Operation Radetzky (part 2)
In the last issue of the ÖMZ, the first part of a lecture by Otto Scholik was reproduced, which, in 1995, at the age of almost 80, he not only presented to a large and interested audience about "Operation Radetzky", but which was also published for the first time in the context of a special issue of the magazine of his Catholic student association. In this first part he addressed the resistance in the German Reich and then examined the specifics of the Austrian resistance. He then discussed the military environment from January to April 1945. In personal conversations, he has repeatedly stressed that the dramatic losses during the siege of Budapest was a final incentive for him and his comrades-in-arms to attempt a non-combatant handover of Vienna.
What did the Austrian military resistance actually achieve when its insurgency plan could not be implemented? Undoubtedly, one had succeeded in unsettling the local German leadership and offering knowledge advantages to the Soviet local leadership. Both of these significantly contributed to the abbreviation of the fighting in Vienna.
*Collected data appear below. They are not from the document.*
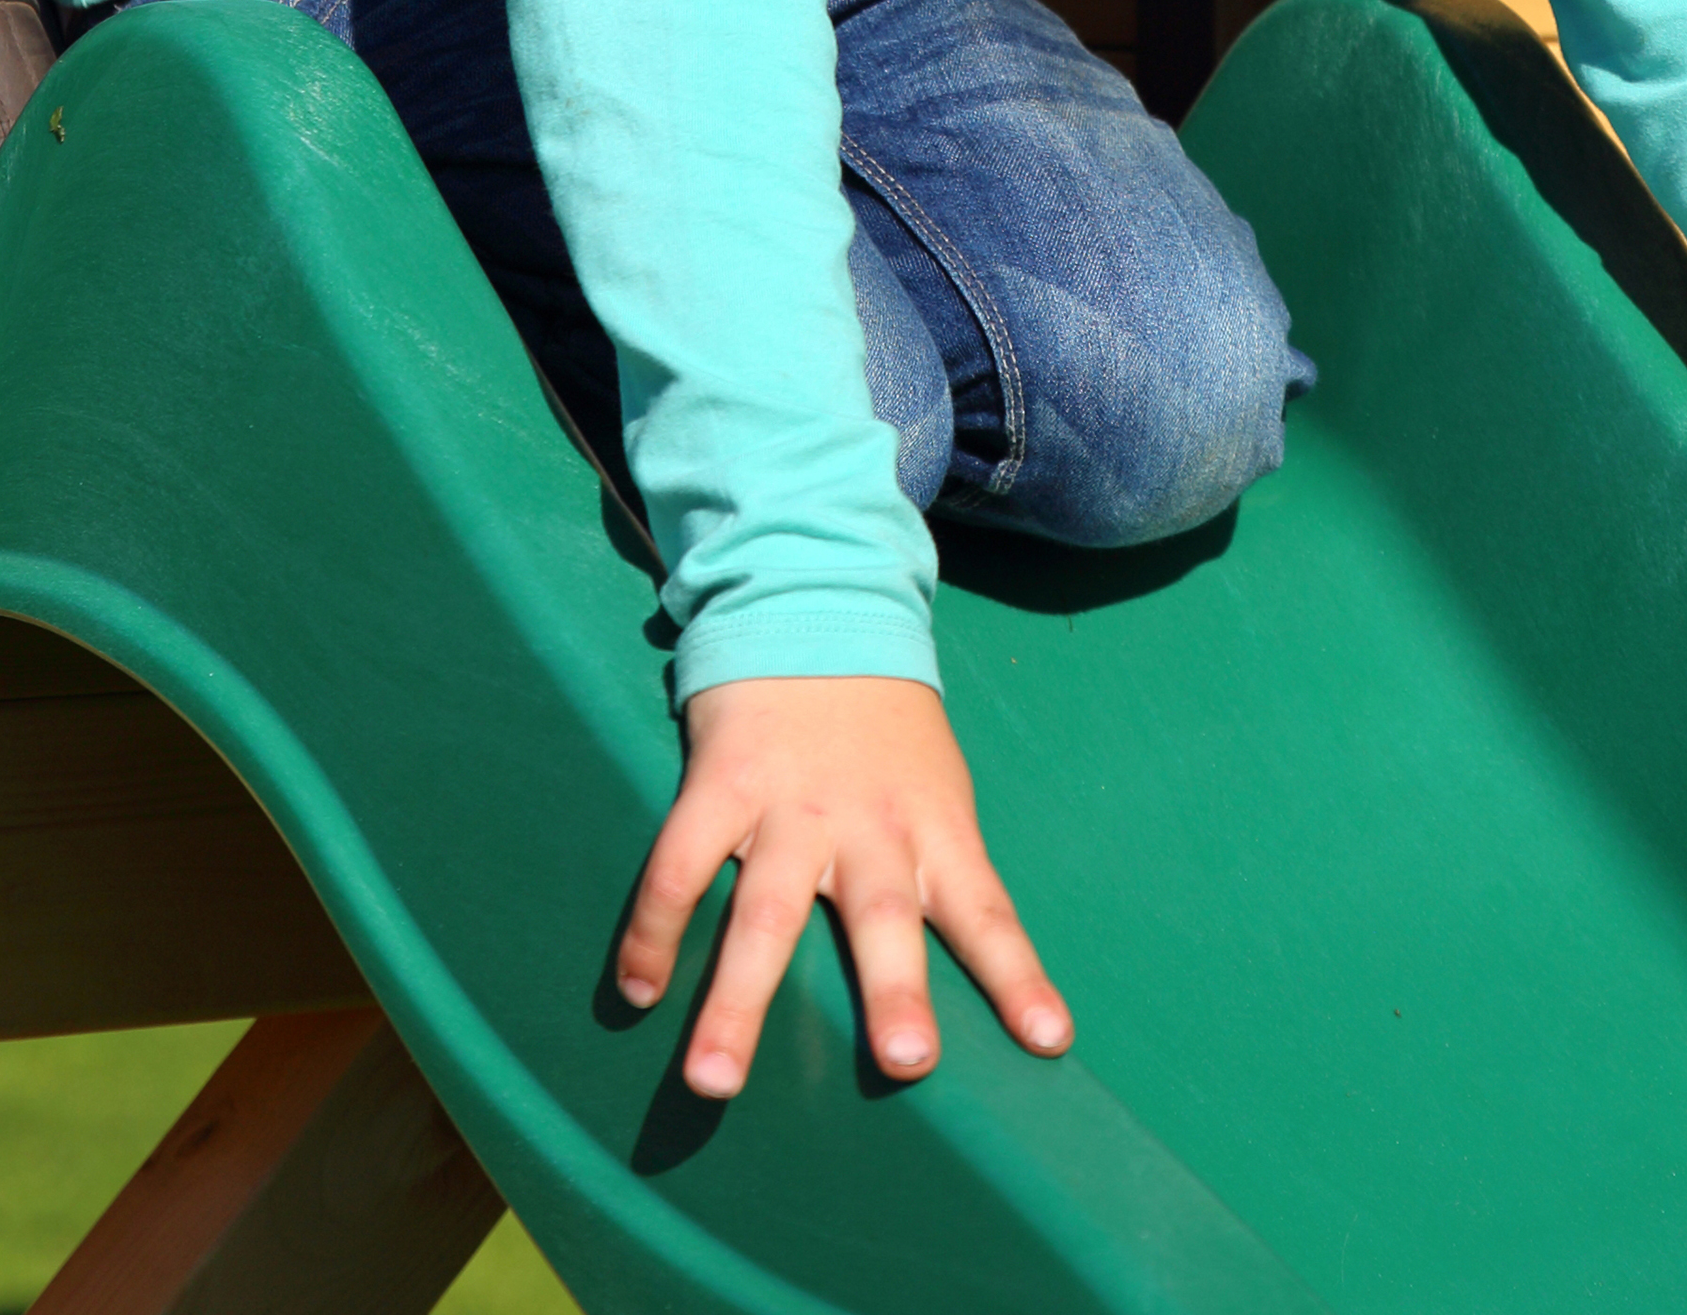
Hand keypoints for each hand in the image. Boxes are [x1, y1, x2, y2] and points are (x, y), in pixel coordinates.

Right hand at [616, 675, 1072, 1097]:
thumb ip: (937, 867)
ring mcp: (789, 805)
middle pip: (884, 916)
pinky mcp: (720, 783)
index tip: (1048, 1041)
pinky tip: (638, 991)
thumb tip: (963, 966)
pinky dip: (653, 930)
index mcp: (932, 825)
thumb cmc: (885, 726)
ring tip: (713, 1081)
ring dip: (738, 1000)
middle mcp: (868, 823)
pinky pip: (680, 867)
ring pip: (766, 912)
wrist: (815, 604)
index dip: (1016, 977)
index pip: (985, 909)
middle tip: (906, 1062)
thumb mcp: (935, 787)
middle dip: (894, 990)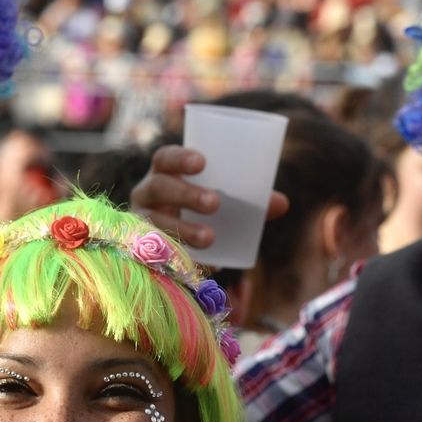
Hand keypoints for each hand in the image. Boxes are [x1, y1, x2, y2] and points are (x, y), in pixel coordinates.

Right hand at [129, 145, 289, 248]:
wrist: (170, 243)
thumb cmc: (199, 211)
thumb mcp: (221, 201)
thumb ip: (249, 200)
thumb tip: (282, 204)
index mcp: (164, 173)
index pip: (164, 158)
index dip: (180, 158)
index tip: (202, 163)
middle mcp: (145, 193)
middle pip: (158, 187)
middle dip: (185, 194)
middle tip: (215, 203)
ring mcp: (140, 222)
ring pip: (155, 222)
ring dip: (183, 229)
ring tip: (211, 238)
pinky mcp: (141, 249)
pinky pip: (154, 252)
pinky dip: (178, 256)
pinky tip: (200, 264)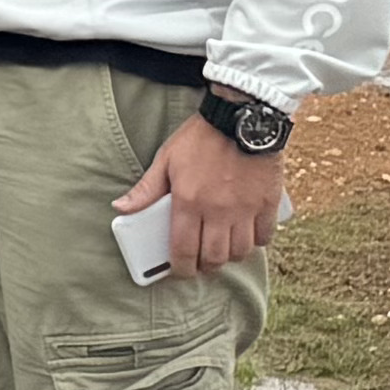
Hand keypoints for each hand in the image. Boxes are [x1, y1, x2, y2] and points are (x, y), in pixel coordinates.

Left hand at [121, 114, 288, 274]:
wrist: (242, 117)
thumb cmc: (201, 138)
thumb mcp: (166, 159)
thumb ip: (146, 189)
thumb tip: (121, 208)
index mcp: (189, 201)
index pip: (183, 250)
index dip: (180, 269)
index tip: (179, 271)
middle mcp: (218, 210)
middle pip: (214, 258)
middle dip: (205, 266)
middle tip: (200, 262)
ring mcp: (245, 209)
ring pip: (240, 251)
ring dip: (230, 256)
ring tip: (221, 248)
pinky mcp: (268, 203)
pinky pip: (264, 236)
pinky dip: (256, 242)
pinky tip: (246, 235)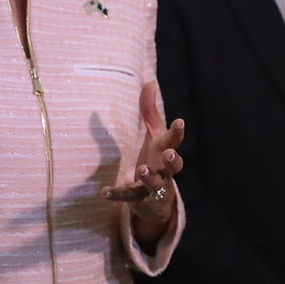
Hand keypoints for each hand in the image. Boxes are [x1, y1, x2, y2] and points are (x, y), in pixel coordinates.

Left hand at [101, 83, 183, 246]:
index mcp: (165, 152)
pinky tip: (104, 192)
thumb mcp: (154, 136)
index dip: (178, 133)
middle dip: (172, 160)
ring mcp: (154, 188)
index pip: (175, 142)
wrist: (157, 201)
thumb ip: (149, 111)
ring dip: (149, 176)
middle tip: (168, 154)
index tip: (180, 122)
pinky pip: (128, 197)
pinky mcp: (139, 199)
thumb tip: (149, 82)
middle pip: (174, 167)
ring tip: (141, 170)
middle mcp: (164, 171)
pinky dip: (116, 195)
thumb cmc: (155, 159)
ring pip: (155, 184)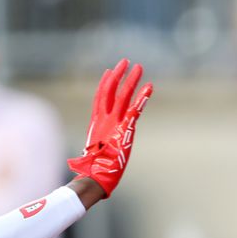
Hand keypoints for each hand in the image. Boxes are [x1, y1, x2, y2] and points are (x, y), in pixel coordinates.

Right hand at [68, 59, 152, 196]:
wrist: (95, 176)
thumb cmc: (93, 170)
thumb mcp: (93, 153)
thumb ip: (94, 148)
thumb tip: (86, 159)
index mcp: (96, 124)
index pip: (100, 98)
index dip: (105, 84)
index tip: (110, 71)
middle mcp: (104, 119)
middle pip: (111, 91)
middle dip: (119, 75)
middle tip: (125, 61)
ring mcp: (114, 123)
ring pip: (123, 95)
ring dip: (132, 80)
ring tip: (139, 67)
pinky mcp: (124, 128)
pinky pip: (135, 109)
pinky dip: (143, 97)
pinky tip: (150, 86)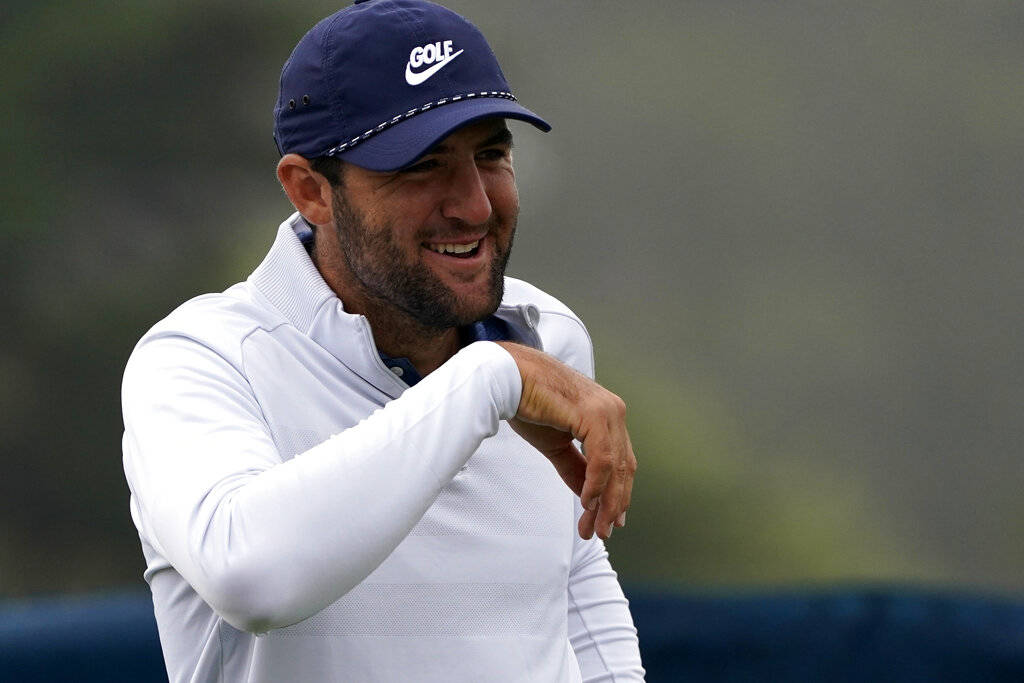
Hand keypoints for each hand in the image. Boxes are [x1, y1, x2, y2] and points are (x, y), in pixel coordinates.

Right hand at [496, 342, 635, 540]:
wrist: (507, 376)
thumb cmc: (527, 402)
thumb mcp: (555, 444)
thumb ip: (575, 467)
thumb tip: (588, 495)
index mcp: (606, 415)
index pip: (620, 462)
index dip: (615, 494)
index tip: (608, 520)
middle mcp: (613, 411)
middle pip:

The Austrian request to stop the Allied bombing raids on the city was met, as was the request to maintain the supply of water to the city. The preservation of the Reichsbrücke, the almost preservation of the Floridsdorfer Bridge and the preservation of a crossing over the Danube Canal are at least partly attributable to the pioneer commandos deployed there by Szokoll.
It was very important that the planned actions of the military resistance brought together many individual groups of the civil resistance and thus the “05”, after the occupation of Vienna by the Red Army, was initially the only politically effective Austrian force. Thanks to this fact, the almost hysterical attempts of the KPÖ to quickly fill all key positions, such as those of the mayor of Vienna and those of the mayor of Vienna and those of the police chief, but also those of the district chiefs, were only successful for a short time.
It is certainly not too far-fetched to state that the Austrian military resistance held the active leadership role in the planning and preparation of an armed uprising until 6th April 1945. An uprising that, when taking place as programmed, aimed at handing over Vienna to the Red Army without a fight. But even if it had only had partial successes, it would have had a very shortening effect. From 6th April onwards, due to reason and responsibility, the Austrian military resistance had to change from activity to passivity. But just as there are elements in chemistry which, although not involved in a reaction itself, make them possible or have a substantially positive effect through their mere presence, so the Austrian military resistance acted as a catalyst after 6th April.
GenMjr i.R. Otto Scholik died in summer 2019 at the age of 103. When the author visited him on the occasion of his 100th birthday with some students, he was already physically very frail, but gave the “boys” his legacy with a firm voice: “We have values and ideals. I am old and will die soon. Now it is up to you boys to carry on developping and defending this values and ideals!” There is nothing to add to that.